FirstLight Power, New England Power Generators Association (NEPGA) and Sigma Consultants were among a group that offered initial “conceptual approaches” from the stakeholders’ perspective.

NEPGA’s Bruce Anderson presented that removing the MOPR “without any substitute to evaluate non-competitive offers leaves the FCM at risk of producing unjust rates due to buyer-side market power.” NEPGA wants to develop a buyer-side market power screening tool “that satisfies the legal requirement that market-based rates must be free of the influence of market power to be just and reasonable.”

FirstLight’s Tom Kaslow highlighted that restoring a meaningful retirement signal is fundamental to efficient market function and achieving state policy goals.
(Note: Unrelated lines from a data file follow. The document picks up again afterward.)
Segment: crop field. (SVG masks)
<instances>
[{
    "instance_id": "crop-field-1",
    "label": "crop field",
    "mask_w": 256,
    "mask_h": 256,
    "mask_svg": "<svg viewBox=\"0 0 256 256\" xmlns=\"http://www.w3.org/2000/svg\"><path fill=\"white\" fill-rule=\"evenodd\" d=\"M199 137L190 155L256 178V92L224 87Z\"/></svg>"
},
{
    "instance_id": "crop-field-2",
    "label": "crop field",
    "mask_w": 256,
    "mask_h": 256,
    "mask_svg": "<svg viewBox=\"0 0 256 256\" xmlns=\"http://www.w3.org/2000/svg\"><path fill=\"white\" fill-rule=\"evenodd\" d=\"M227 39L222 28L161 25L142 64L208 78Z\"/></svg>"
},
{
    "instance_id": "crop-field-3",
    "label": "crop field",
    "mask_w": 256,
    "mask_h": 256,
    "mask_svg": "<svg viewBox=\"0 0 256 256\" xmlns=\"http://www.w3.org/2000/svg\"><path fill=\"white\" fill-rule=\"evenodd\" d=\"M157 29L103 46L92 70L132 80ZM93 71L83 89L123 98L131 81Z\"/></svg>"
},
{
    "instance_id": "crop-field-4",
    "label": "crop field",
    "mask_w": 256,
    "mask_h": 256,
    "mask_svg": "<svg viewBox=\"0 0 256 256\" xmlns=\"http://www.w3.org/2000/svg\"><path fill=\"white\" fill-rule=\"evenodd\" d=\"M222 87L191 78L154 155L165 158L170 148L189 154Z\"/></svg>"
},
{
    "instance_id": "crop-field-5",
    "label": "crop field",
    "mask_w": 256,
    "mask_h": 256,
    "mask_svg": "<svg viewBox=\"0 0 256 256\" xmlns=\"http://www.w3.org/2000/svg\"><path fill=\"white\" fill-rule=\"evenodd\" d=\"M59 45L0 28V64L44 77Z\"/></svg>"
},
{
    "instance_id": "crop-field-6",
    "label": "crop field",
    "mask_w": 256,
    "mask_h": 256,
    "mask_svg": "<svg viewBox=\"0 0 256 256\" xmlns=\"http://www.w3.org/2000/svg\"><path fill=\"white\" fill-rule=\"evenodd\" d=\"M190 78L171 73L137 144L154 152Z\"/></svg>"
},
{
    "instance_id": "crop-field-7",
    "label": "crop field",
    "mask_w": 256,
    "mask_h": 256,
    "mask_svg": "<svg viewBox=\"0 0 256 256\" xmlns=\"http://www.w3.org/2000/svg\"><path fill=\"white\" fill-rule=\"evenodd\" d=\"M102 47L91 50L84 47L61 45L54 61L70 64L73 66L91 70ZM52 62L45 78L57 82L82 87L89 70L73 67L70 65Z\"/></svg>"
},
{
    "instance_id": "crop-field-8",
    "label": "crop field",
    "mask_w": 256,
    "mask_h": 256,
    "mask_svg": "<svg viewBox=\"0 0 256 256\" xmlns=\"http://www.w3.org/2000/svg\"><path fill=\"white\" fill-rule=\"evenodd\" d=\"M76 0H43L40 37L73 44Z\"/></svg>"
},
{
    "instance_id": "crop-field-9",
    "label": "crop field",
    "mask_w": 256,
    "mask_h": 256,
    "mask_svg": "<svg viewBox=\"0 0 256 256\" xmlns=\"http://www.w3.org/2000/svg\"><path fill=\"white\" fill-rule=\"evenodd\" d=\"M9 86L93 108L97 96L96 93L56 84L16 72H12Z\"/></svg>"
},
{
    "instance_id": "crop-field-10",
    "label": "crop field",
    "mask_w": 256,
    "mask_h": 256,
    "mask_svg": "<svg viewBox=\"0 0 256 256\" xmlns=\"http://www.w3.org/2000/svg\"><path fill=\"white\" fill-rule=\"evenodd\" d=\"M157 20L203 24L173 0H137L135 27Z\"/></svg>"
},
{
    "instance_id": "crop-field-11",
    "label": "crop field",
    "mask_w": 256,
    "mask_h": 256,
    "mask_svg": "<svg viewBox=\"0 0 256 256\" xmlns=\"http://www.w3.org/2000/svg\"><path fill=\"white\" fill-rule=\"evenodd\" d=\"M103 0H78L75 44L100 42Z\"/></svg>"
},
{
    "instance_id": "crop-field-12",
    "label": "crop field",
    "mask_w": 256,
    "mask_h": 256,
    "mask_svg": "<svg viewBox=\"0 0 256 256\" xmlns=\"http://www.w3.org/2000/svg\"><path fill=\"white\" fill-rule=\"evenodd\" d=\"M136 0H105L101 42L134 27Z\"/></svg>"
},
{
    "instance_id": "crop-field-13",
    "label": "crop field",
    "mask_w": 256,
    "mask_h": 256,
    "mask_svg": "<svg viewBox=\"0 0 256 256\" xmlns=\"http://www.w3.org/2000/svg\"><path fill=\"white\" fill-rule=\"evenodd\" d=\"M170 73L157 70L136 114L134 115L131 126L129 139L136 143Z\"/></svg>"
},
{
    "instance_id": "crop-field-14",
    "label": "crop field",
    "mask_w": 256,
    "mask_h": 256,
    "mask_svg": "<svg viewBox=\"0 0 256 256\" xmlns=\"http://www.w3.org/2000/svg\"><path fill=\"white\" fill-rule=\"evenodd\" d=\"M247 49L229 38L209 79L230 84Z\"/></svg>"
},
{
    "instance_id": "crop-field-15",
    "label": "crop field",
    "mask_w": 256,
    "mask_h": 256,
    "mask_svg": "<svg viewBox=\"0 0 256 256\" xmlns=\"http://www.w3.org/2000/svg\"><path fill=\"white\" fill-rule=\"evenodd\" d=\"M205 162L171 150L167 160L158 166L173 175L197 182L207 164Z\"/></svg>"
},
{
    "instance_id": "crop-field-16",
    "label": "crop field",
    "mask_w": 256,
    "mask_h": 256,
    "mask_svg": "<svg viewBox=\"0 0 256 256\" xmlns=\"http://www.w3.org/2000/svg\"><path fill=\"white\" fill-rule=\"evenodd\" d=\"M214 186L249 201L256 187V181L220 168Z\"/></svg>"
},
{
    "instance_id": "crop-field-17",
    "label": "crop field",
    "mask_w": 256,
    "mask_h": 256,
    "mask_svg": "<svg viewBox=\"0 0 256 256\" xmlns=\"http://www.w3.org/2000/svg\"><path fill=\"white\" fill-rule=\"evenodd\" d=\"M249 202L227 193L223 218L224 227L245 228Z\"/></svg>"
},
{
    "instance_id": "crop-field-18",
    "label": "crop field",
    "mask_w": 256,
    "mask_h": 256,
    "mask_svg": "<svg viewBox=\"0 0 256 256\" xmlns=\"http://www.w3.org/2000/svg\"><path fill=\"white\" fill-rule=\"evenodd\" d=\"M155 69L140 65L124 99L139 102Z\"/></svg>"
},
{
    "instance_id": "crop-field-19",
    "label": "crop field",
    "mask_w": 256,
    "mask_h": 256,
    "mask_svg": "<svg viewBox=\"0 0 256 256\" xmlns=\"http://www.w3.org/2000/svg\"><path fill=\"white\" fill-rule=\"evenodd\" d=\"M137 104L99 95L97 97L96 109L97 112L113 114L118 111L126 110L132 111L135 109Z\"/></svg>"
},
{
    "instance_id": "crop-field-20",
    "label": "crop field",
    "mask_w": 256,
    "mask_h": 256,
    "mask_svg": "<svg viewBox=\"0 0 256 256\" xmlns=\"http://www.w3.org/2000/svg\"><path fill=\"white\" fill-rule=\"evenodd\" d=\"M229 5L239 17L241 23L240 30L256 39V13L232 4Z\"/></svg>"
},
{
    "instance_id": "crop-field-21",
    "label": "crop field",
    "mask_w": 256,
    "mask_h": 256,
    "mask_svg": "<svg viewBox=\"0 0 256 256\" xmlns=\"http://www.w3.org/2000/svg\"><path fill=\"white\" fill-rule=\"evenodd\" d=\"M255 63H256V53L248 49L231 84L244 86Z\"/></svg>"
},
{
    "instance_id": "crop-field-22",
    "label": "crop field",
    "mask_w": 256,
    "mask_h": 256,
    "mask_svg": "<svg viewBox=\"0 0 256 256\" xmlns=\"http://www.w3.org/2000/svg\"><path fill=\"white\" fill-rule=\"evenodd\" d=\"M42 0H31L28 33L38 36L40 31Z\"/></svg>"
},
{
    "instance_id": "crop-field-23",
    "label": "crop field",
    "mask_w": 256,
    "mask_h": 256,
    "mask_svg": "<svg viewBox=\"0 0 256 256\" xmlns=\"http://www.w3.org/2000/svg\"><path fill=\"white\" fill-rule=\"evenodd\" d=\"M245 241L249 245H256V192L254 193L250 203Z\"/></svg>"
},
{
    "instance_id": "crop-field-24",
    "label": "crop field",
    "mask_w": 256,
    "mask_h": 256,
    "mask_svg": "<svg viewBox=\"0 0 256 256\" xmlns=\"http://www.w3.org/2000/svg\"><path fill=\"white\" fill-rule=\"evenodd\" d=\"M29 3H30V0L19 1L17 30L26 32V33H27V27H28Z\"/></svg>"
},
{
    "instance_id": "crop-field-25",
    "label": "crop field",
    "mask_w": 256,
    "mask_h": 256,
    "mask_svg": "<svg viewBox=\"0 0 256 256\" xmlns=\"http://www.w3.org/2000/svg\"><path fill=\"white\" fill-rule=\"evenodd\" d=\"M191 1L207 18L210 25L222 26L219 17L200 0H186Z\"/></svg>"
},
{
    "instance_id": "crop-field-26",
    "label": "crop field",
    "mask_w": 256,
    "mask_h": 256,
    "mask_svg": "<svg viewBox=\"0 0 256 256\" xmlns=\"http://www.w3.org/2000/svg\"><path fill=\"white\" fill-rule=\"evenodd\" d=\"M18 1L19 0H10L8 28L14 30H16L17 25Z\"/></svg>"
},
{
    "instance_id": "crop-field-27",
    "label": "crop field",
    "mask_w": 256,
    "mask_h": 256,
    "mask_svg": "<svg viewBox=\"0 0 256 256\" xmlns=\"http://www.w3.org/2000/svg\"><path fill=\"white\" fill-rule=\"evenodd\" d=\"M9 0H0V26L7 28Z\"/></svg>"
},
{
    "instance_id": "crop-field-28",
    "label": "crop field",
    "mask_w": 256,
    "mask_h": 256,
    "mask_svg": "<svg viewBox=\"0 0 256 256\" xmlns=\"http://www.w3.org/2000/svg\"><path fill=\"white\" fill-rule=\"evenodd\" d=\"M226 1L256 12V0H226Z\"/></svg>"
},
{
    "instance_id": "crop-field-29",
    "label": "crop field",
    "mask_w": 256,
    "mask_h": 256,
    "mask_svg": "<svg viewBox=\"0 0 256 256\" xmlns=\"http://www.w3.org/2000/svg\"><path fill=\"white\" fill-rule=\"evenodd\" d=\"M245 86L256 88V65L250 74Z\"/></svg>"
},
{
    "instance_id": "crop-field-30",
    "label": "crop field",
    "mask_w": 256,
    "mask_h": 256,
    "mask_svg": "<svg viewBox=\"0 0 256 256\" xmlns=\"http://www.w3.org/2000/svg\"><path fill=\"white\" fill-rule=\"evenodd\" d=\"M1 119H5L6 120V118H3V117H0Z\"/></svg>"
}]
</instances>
The benefits of that include climate-aligned reliability where market rules encourage efficient retirements to support outcomes that attract and retain resources needed to meet state policy objectives and balancing resources required to integrate them.

Sigma’s Bill Fowler offered a series of primarily standalone concepts, and while adopting all of them “would be ideal, that is not necessary to achieve much of the benefit.” These include eliminating the retirement track rule, delaying the retirement schedule for later submission, or allowing bids to be updated or withdrawn before auction within constraints set by an Internal Market Monitor review of workbooks.

Brian Forshaw of the Connecticut Municipal Electric Energy Cooperative submitted a white paper proposing replacing MOPR with a minimum balancing resource constraint in the FCM. In addition, Forshaw said New England should consider changing from a “Descending Clock” auction to a “Sealed Bid” structure for settling Forward Capacity Auctions. This approach also avoids challenges of integrating any Forward Clean Energy Market (FCEM) revenues into the FCM, to the extent that the region decides to pursue such that mechanism.

ISO-NE aims to file a proposal to eliminate the MOPR with FERC in the first quarter of 2022 so that changes are in place for FCA 17, scheduled for February 2023.